Max's pager went off and she shifted to get it,
glancing first at the video camera. But it wasn't
Logan. The number that displayed belonged to Jam
Pony. Normal was gonna be on the rampage and she had
better things to think about than excuses to give
him. She clicked off the beeper and shifted in her
seat.

Maybe it was time to give up on the good doctor and
do a bit of nosing around on her own. She scanned the
layout, making her decisions. Making a plan. They'd
been taught to always have a plan, and a backup in
case that didn't work out. A means of escape, because
escape meant survival.

"I can take you to see him now," the doctor said,
reappearing in front of her while she was mentally
counting steps to the exit, in case it suddenly
became dark or smoky. Hey, anything could happen.

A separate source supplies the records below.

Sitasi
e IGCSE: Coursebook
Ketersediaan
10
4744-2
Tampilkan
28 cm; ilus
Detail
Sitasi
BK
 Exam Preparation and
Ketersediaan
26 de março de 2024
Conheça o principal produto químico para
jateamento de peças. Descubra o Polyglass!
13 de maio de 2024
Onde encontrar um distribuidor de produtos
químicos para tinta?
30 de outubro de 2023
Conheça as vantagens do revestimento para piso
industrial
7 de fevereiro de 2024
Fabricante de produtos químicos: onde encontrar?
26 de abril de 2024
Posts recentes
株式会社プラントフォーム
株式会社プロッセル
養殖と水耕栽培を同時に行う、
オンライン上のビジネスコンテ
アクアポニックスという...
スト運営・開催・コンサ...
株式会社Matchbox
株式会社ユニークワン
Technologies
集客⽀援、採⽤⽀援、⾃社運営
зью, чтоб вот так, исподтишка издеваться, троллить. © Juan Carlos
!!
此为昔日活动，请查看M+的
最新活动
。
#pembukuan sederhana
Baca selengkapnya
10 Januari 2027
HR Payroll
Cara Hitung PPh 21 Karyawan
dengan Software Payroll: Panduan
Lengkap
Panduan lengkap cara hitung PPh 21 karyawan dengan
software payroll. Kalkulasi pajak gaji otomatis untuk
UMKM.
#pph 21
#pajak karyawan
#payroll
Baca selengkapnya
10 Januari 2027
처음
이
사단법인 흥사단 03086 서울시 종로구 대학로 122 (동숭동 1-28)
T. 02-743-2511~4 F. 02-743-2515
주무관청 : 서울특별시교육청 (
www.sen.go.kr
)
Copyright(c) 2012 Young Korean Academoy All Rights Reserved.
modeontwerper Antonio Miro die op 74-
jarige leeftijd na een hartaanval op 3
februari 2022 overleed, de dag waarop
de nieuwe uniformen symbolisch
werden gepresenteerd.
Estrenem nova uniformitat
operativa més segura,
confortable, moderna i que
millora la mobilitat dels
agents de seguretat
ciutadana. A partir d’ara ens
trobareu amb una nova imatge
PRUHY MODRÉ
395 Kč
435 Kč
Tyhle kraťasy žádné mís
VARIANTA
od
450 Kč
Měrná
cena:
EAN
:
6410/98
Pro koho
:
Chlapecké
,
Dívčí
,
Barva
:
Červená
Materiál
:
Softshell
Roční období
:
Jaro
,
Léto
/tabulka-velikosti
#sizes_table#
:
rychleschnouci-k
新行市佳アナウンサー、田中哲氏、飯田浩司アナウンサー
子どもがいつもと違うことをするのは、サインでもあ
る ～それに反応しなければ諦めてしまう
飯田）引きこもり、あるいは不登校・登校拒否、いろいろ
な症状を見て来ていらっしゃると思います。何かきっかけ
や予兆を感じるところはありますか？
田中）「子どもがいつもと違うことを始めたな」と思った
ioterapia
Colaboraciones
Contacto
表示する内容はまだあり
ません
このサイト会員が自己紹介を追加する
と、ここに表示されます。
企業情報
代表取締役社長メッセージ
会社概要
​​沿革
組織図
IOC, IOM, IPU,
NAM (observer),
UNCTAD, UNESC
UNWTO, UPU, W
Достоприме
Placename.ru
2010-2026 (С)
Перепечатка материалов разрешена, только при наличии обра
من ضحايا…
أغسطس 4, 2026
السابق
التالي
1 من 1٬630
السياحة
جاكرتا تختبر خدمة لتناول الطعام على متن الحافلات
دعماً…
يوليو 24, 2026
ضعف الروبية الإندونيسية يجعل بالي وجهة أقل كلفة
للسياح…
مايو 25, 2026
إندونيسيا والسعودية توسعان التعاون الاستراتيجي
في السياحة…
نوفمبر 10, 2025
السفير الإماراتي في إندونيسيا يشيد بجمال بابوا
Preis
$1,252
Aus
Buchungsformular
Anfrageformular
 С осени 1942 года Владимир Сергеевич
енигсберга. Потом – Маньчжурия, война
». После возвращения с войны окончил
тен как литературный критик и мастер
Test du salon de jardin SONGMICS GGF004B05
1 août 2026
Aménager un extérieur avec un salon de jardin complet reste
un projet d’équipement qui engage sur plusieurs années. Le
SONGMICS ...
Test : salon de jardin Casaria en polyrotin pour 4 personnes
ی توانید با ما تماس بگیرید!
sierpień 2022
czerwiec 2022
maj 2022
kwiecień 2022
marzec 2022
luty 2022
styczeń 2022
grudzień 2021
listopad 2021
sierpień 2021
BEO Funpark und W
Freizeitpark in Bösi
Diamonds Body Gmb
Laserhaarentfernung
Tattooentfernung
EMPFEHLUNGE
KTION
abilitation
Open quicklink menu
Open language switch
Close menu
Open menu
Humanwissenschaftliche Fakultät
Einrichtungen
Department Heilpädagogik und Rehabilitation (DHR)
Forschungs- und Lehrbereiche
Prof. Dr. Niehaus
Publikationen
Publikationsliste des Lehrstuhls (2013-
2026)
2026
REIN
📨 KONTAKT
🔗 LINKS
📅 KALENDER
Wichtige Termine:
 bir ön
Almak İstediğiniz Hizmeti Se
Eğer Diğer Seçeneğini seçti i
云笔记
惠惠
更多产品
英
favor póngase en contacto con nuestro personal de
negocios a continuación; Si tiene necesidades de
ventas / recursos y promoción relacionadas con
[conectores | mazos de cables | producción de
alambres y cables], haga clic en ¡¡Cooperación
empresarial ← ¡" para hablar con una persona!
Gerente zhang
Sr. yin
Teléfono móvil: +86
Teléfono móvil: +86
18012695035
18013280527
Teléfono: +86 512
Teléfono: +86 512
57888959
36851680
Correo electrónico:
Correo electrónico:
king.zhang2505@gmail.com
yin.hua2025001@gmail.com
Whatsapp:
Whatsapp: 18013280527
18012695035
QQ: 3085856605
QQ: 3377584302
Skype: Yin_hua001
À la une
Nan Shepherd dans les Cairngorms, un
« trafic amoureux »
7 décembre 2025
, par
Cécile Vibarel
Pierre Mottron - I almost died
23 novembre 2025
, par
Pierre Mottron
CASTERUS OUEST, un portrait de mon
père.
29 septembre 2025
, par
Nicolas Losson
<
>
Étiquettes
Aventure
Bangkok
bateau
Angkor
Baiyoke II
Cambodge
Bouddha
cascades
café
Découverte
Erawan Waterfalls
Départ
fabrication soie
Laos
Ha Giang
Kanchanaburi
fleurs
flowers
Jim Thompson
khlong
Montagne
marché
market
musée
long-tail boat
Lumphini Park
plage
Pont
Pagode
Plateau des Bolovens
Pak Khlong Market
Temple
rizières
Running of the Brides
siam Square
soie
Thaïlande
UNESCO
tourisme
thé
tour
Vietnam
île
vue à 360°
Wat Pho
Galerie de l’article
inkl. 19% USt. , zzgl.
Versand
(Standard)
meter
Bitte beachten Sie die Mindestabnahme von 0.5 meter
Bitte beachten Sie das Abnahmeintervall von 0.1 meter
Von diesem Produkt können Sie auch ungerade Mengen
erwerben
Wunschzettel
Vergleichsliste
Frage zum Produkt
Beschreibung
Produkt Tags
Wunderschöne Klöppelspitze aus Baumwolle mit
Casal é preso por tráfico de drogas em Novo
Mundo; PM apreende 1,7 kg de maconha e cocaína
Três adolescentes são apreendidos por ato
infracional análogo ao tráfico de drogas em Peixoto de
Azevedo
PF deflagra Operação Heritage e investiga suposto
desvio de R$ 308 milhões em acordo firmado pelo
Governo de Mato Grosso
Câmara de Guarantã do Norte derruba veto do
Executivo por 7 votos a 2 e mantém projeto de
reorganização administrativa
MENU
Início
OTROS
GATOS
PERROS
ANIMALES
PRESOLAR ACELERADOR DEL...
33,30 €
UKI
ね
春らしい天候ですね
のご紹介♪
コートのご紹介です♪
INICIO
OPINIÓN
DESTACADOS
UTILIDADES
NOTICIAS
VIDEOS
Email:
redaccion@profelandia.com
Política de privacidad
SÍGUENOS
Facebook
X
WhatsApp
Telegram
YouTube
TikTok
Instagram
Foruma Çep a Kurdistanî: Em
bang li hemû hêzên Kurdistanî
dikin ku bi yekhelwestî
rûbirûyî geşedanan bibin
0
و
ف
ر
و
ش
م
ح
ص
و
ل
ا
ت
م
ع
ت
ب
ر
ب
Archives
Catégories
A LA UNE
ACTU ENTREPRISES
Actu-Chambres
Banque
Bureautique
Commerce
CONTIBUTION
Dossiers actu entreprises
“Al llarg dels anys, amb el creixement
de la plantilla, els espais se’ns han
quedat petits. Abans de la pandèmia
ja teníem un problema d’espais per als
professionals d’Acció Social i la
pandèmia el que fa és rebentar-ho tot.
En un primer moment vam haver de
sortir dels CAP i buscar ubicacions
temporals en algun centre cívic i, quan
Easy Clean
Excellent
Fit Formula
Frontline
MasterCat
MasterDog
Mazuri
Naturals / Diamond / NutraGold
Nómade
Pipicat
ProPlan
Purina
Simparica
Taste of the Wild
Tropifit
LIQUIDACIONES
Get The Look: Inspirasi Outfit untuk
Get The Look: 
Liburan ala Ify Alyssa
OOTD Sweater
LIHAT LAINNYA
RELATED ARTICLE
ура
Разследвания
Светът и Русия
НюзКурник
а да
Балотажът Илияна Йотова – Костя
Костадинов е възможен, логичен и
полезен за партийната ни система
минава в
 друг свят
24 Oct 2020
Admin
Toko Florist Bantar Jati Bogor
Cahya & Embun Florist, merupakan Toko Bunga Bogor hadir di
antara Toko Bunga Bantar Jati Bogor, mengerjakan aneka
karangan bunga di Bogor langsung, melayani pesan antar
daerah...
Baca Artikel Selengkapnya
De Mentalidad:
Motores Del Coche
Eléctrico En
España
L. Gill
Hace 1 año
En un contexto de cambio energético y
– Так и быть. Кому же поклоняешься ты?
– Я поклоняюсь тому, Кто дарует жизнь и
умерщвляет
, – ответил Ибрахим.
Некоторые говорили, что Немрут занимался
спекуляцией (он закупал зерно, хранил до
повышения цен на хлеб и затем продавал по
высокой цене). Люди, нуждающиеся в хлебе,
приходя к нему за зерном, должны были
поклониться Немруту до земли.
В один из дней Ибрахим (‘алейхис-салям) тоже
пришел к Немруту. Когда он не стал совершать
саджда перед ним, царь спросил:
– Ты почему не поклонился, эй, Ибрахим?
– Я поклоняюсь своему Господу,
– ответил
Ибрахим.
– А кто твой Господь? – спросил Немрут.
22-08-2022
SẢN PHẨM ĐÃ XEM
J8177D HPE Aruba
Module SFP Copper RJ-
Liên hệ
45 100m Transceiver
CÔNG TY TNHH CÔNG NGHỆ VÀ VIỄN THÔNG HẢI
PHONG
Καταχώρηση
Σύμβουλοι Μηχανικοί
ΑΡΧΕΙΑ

Max got up, casting a final look at the video camera,
wondering mildly if the good doctor was leading her
into a trap. He'd had enough time to set one up.

But Logan was watching.

_ _ _

Except the computer room was empty and Logan's
attention was focused elsewhere. Standing in the
living room with her back to him as she looked out
the window as a lovely young blond woman, wearing
jeans and a black jacket that swept almost to her
knees. He watched her for a moment without saying
anything and then she must have sensed his presence
because she turned.

He saw it on her face. An expression he recognized
well, having seen it on the faces of the few old
friends who'd come to visit who didn't know. Its
absence was even more disturbing, tipping him off
that the particular old friend had been keeping tabs
on him. Like Valerie. That had been his first clue
she hadn't just come to apologize.

"Gretchen. It's been a long time. What brings you
here?" he asked pleasantly after giving her a moment
to recover.

"It has been a long time," she acknowledged, walking
over to him and placing a dry, chaste kiss on his
cheek. "I would ask how you are but..."

"I'm fine," he answered. The sad look in her blue
eyes pulled at something inside him, something he
hadn't even thought about since he'd last seen her.
"And so are you, by the looks of it."

She nodded. She was older. But so was he, when he
thought about it. It had been a long time since those
carefree college days with their entire futures ahead
of them. "What's it been now, ten years?" she said,
a hint of nervousness in her voice.

"Seven," he said. Seven years since he'd pushed a
little too far and had to head underground to avoid
the government backlash against the press. Funny how
it almost seemed like yesterday.

"I'm in trouble," Gretchen said, and Logan nodded.
The proclamation was not entirely unexpected.
Gretchen glanced around, assuring herself they were
alone and then she moved closer to make up for her
very low tone of voice. "The kind of trouble I need
that requires the help of Eyes Only."

He could only stare at her, stunned by her words.